• **DATA TO USE**
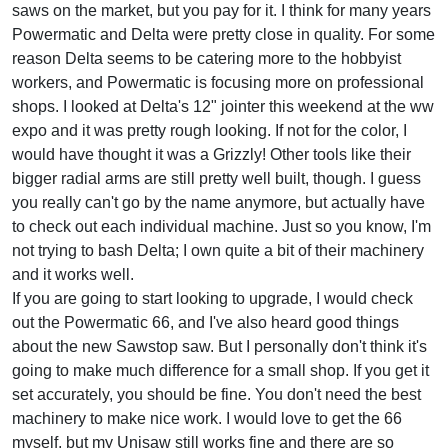
saws on the market, but you pay for it. I think for many years
Powermatic and Delta were pretty close in quality. For some
reason Delta seems to be catering more to the hobbyist
workers, and Powermatic is focusing more on professional
shops. I looked at Delta's 12" jointer this weekend at the ww
expo and it was pretty rough looking. If not for the color, I
would have thought it was a Grizzly! Other tools like their
bigger radial arms are still pretty well built, though. I guess
you really can't go by the name anymore, but actually have
to check out each individual machine. Just so you know, I'm
not trying to bash Delta; I own quite a bit of their machinery
and it works well.
If you are going to start looking to upgrade, I would check
out the Powermatic 66, and I've also heard good things
about the new Sawstop saw. But I personally don't think it's
going to make much difference for a small shop. If you get it
set accurately, you should be fine. You don't need the best
machinery to make nice work. I would love to get the 66
myself, but my Unisaw still works fine and there are so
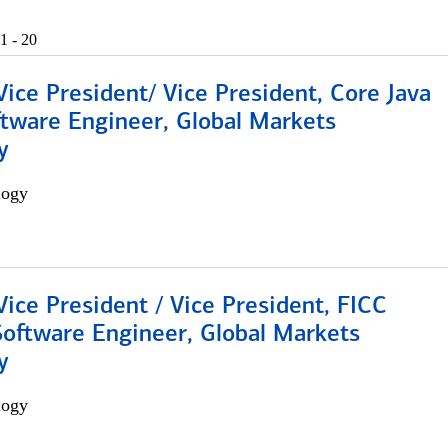
1 - 20
Vice President/ Vice President, Core Java
ftware Engineer, Global Markets
y
logy
Vice President / Vice President, FICC
Software Engineer, Global Markets
y
logy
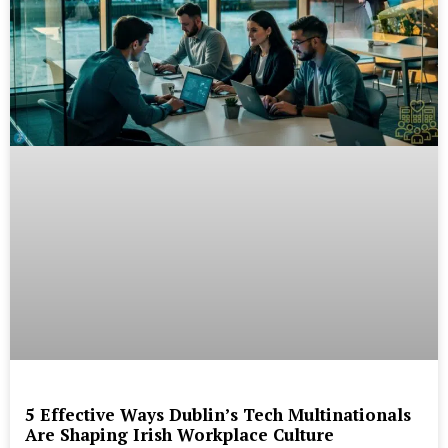
5 Effective Ways Dublin’s Tech Multinationals
Are Shaping Irish Workplace Culture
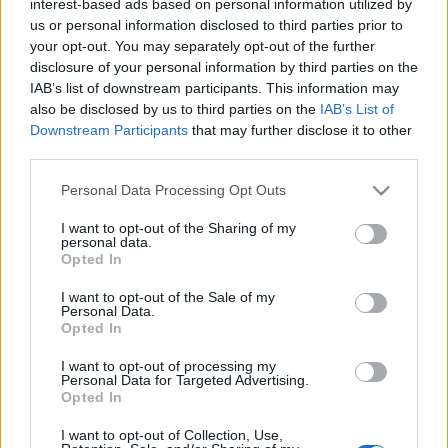
interest-based ads based on personal information utilized by
us or personal information disclosed to third parties prior to
your opt-out. You may separately opt-out of the further
disclosure of your personal information by third parties on the
IAB’s list of downstream participants. This information may
also be disclosed by us to third parties on the
IAB’s List of
Downstream Participants
that may further disclose it to other
third parties.
A budavári Beethoven-fesztivál évről évre
Please note that this website/app uses one or more Google
Personal Data Processing Opt Outs
lehetőséget teremt arra, hogy ifjú tehetségek is
services and may gather and store information including but
bemutatkozzanak. A Junior Príma-díjas
not limited to your visit or usage behaviour. You may click to
I want to opt-out of the Sharing of my
zongoraművész, ifj. Balázs János koncertjén
personal data.
grant or deny consent to Google and its third-party tags to
Opted In
Beethoven 1800 és 1820 között komponált művei
use your data for below specified purposes in below Google
csendültek fel a budavári Városházán.
consent section.
I want to opt-out of the Sale of my
Personal Data.
Opted In
I want to opt-out of processing my
Május 7.
Personal Data for Targeted Advertising.
Opted In
Baráti Kristóf és Würtz Klára hegedű-
I want to opt-out of Collection, Use,
zongora szonátaestje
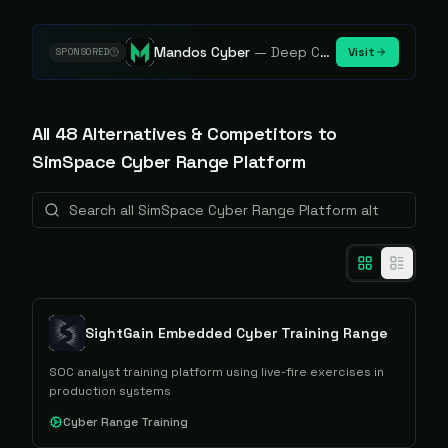
Mandos Cyber
—
Deep Cybersecurity Market Intelligence - Know every player. Track every move.
Visit
SPONSORED
All
48
Alternative
s
& Competitors to
SimSpace Cyber Range Platform
SightGain Embedded Cyber Training Range
SOC analyst training platform using live-fire exercises in
production systems
Cyber Range Training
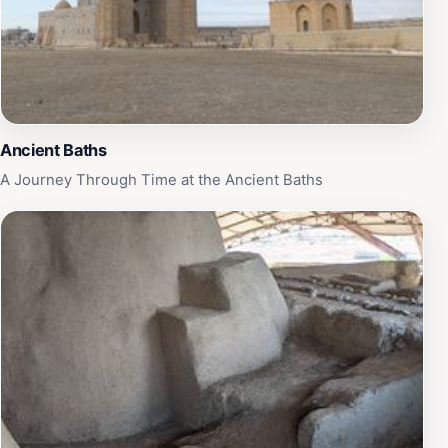
is filled with bustling markets and traditional Kazakh
hospitality, making your visit to the Mausoleum of
Khoja Ahmed Yasawi a highlight of your journey
through Kazakhstan.
Ancient Baths
A Journey Through Time at the Ancient Baths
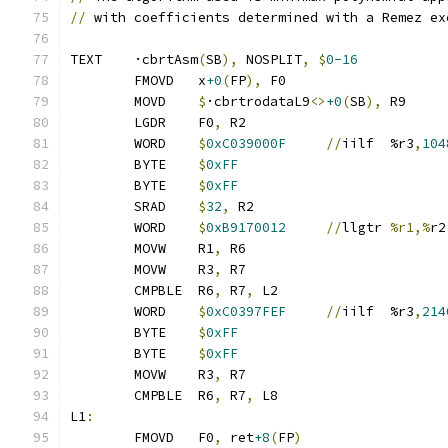
//
 with coefficients determined with a Remez ex
TEXT	·cbrtAsm
(
SB
),
 NOSPLIT
,
$
0-16
	FMOVD	x
+0
(
FP
),
 F0
	MOVD	
$
·cbrtrodataL9
<>
+0
(
SB
),
 R9
	LGDR	F0
,
 R2
	WORD	
$
0xC039000F
//
iilf	%r3
,
104
	BYTE	
$
0xFF
	BYTE	
$
0xFF
	SRAD	
$
32
,
 R2
	WORD	
$
0xB9170012
//
llgtr	
%r1,%
r2
	MOVW	R1
,
 R6
	MOVW	R3
,
 R7
	CMPBLE	R6
,
 R7
,
 L2
	WORD	
$
0xC0397FEF
//
iilf	%r3
,
214
	BYTE	
$
0xFF
	BYTE	
$
0xFF
	MOVW	R3
,
 R7
	CMPBLE	R6
,
 R7
,
 L8
L1
:
	FMOVD	F0
,
 ret
+8
(
FP
)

• **TASK INSTRUCTIONS**
Copy the data between the line holding "5 Effective Ways Dublin’s Tech Multinationals" and the line holding "Cyber Range Training", inclusive, and leave out the pictures.

• **EXERCISE RESPONSE**
5 Effective Ways Dublin’s Tech Multinationals
Are Shaping Irish Workplace Culture
interest-based ads based on personal information utilized by
us or personal information disclosed to third parties prior to
your opt-out. You may separately opt-out of the further
disclosure of your personal information by third parties on the
IAB’s list of downstream participants. This information may
also be disclosed by us to third parties on the
IAB’s List of
Downstream Participants
that may further disclose it to other
third parties.
A budavári Beethoven-fesztivál évről évre
Please note that this website/app uses one or more Google
Personal Data Processing Opt Outs
lehetőséget teremt arra, hogy ifjú tehetségek is
services and may gather and store information including but
bemutatkozzanak. A Junior Príma-díjas
not limited to your visit or usage behaviour. You may click to
I want to opt-out of the Sharing of my
zongoraművész, ifj. Balázs János koncertjén
personal data.
grant or deny consent to Google and its third-party tags to
Opted In
Beethoven 1800 és 1820 között komponált művei
use your data for below specified purposes in below Google
csendültek fel a budavári Városházán.
consent section.
I want to opt-out of the Sale of my
Personal Data.
Opted In
I want to opt-out of processing my
Május 7.
Personal Data for Targeted Advertising.
Opted In
Baráti Kristóf és Würtz Klára hegedű-
I want to opt-out of Collection, Use,
zongora szonátaestje
Mandos Cyber
—
Deep Cybersecurity Market Intelligence - Know every player. Track every move.
Visit
SPONSORED
All
48
Alternative
s
& Competitors to
SimSpace Cyber Range Platform
SightGain Embedded Cyber Training Range
SOC analyst training platform using live-fire exercises in
production systems
Cyber Range Training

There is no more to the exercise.